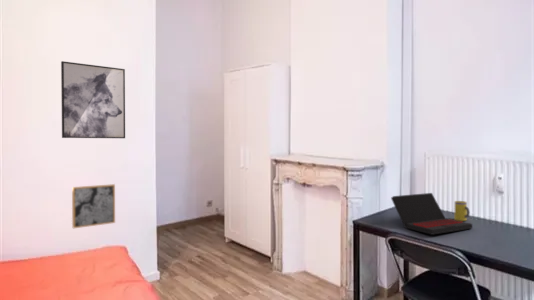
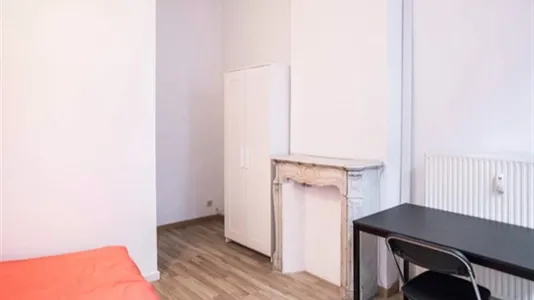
- mug [453,200,471,222]
- laptop [390,192,473,236]
- wall art [71,183,116,229]
- wall art [60,60,126,139]
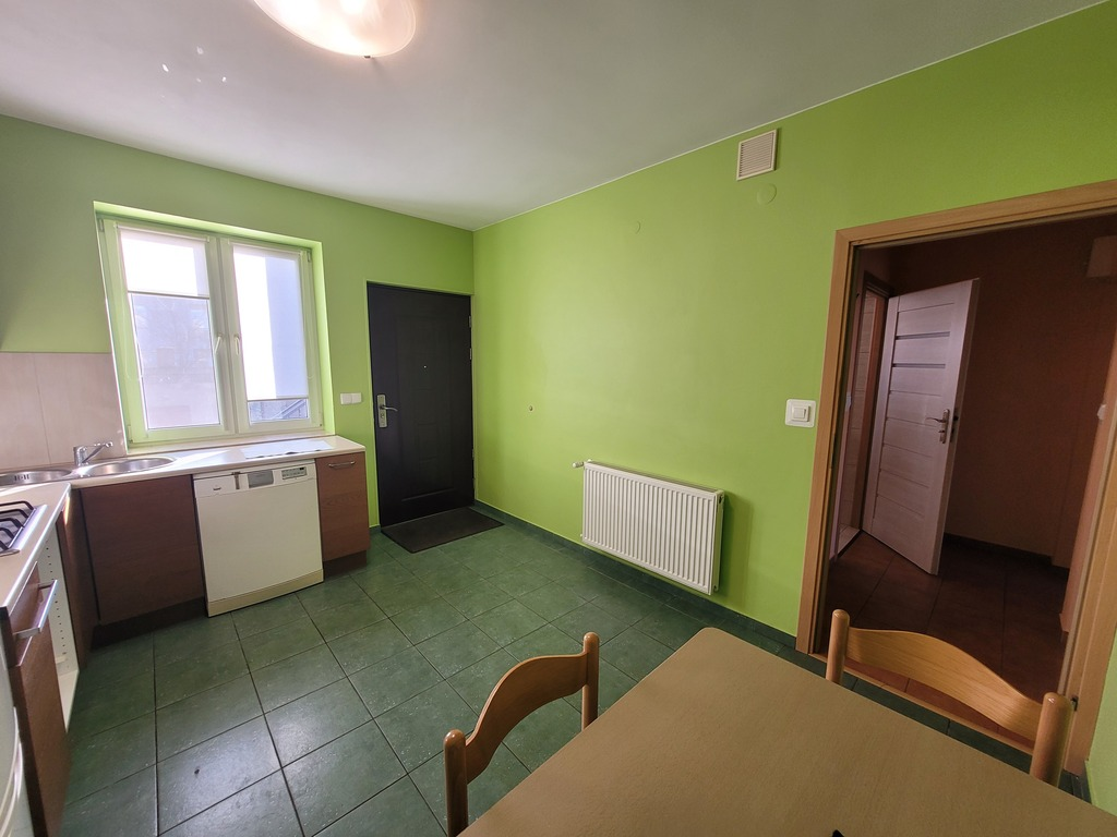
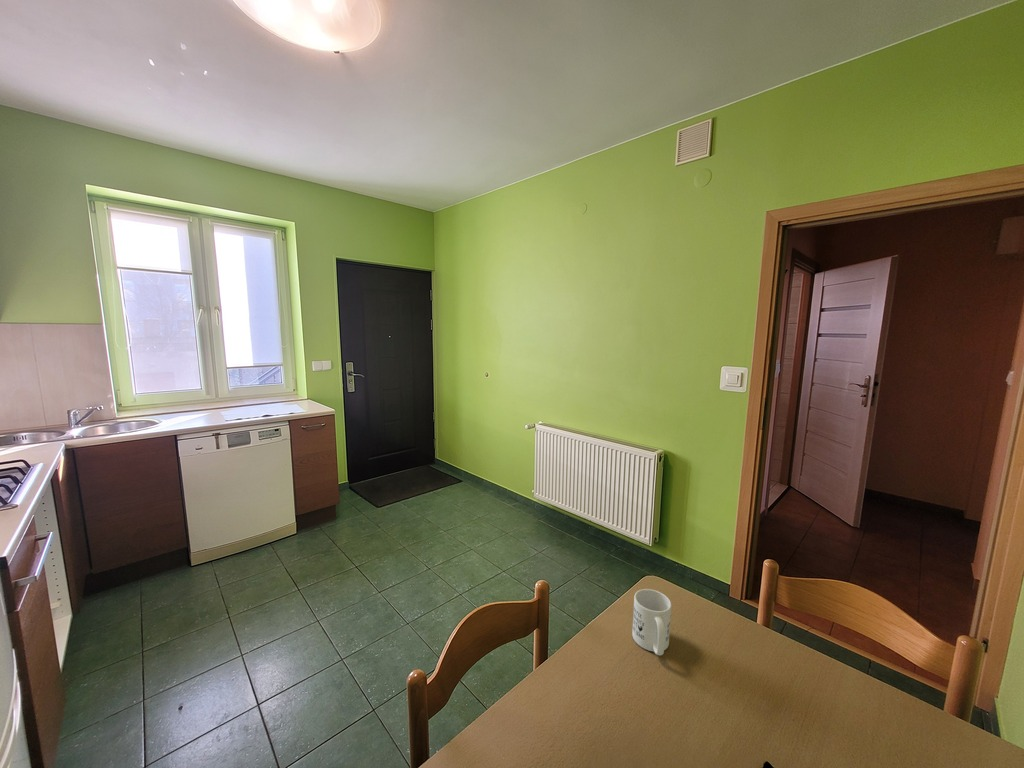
+ mug [631,588,672,656]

· · · · · · ·

#### [EXERCISE AIM]
Please retype the whole listing above exactly, without any of its images.

#### [ANSWER BELOW]
- mug [453,200,471,222]
- laptop [390,192,473,236]
- wall art [71,183,116,229]
- wall art [60,60,126,139]
+ mug [631,588,672,656]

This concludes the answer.